OKLO heads into its May 12 earnings debut with founders selling at the top, short sellers entrenched, and a stock that has surged 56% in a single month.
The loudest signal in the data is insider activity. CEO Jacob DeWitte, COO Caroline Cochran, and CFO Richard Bealmear all sold shares on May 1 — the same day — at prices between $69 and $71. DeWitte alone offloaded over 100,000 shares across four transactions totalling roughly $7 million. Cochran sold 100,000 shares for more than $7 million. The CFO added another $1.1 million in sales. These are founders and executives reducing exposure at or near the stock's recent highs, just eight trading days before the company's first quarterly earnings report as a public company — a detail worth noting.
The short side tells a different kind of story. Short interest is elevated at 19% of the free float, with roughly 29.7 million shares short — and it has climbed 31% over the past month, broadly in line with the stock's own rally. Bears are clearly not capitulating into the price move. The ORTEX short score sits at 69.8 out of 100, ranking in the 3rd percentile of the universe — meaning almost no stock carries a higher short score. Borrow availability has tightened meaningfully, with utilization running at 85% against a 52-week peak of 97.7%, though the cost to borrow remains modest at under 1% — suggesting short sellers can hold positions cheaply for now.
Options positioning has edged more defensive into the print. The put/call ratio is 0.76, running about 1.6 standard deviations above its 20-day average of 0.68. That's not extreme — the 52-week high is 1.15 — but the directional shift is consistent with investors adding downside protection as the earnings date approaches. Two bellwether-adjacent initiations arrived last month: HSBC started at Buy with a $96 target and Tigress Financial at Buy with $130. Both sit below where Goldman Sachs and UBS landed after trimming their targets in March — Goldman cut to $65, UBS to $60 — moves that followed the stock's prior earnings reactions, which produced a 5% one-day drop and an 8% five-day loss in March. The mean analyst target has since recovered to $91, implying about 26% upside from the current price.

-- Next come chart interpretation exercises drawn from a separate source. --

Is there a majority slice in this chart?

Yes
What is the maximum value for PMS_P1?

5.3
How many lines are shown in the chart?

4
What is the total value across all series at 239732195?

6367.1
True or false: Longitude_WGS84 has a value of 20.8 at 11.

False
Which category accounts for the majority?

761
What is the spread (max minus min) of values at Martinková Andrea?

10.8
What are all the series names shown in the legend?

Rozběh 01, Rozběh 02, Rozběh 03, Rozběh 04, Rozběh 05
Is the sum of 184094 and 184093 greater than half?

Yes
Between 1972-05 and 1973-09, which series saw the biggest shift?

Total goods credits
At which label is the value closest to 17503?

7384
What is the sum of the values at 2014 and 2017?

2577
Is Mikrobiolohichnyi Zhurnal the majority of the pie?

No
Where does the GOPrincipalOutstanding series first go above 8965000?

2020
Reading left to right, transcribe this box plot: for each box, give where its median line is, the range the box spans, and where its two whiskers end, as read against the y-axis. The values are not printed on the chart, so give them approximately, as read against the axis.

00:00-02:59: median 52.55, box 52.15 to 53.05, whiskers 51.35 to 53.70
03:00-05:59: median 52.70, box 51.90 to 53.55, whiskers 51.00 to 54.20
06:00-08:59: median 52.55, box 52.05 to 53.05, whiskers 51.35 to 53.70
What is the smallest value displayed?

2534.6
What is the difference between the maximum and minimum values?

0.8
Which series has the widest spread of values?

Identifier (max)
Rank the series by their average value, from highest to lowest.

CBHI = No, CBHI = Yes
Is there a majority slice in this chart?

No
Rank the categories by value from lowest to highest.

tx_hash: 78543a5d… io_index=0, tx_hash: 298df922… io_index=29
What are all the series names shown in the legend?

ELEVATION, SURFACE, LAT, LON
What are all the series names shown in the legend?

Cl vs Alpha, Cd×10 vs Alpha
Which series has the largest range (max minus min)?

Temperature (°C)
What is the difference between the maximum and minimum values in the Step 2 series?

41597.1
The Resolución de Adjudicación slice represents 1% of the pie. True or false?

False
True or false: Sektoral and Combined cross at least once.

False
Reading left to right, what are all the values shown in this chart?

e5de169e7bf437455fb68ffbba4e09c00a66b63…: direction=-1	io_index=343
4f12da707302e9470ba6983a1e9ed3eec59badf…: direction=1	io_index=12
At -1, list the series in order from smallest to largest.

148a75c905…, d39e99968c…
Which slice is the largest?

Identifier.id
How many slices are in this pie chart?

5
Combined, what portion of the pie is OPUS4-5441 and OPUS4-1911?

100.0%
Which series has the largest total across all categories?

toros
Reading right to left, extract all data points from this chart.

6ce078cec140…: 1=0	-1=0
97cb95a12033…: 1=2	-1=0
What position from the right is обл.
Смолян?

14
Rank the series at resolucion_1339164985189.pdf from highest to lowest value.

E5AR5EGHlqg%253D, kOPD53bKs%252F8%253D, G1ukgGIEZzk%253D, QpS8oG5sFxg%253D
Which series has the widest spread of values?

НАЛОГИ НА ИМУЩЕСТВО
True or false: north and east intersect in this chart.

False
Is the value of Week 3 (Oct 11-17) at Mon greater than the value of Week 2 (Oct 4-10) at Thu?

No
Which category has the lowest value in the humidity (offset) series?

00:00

The bull case rests on Oklo's positioning as a first-mover in small modular reactors, its fuel recycling ambitions, partnerships with national labs, and a claimed pipeline of 12 GW over 20 years — none of which is generating revenue yet. Bears point to exactly that gap: no revenue, commercialization still ahead, heavy execution risk, and a stock priced as though the reactor is already running. The May 12 print is therefore less about earnings — there are none to speak of — and more about whether management's project timeline, regulatory progress, and forward guidance can justify a stock that has more than doubled from its April lows while its own founders were sellers all the way up.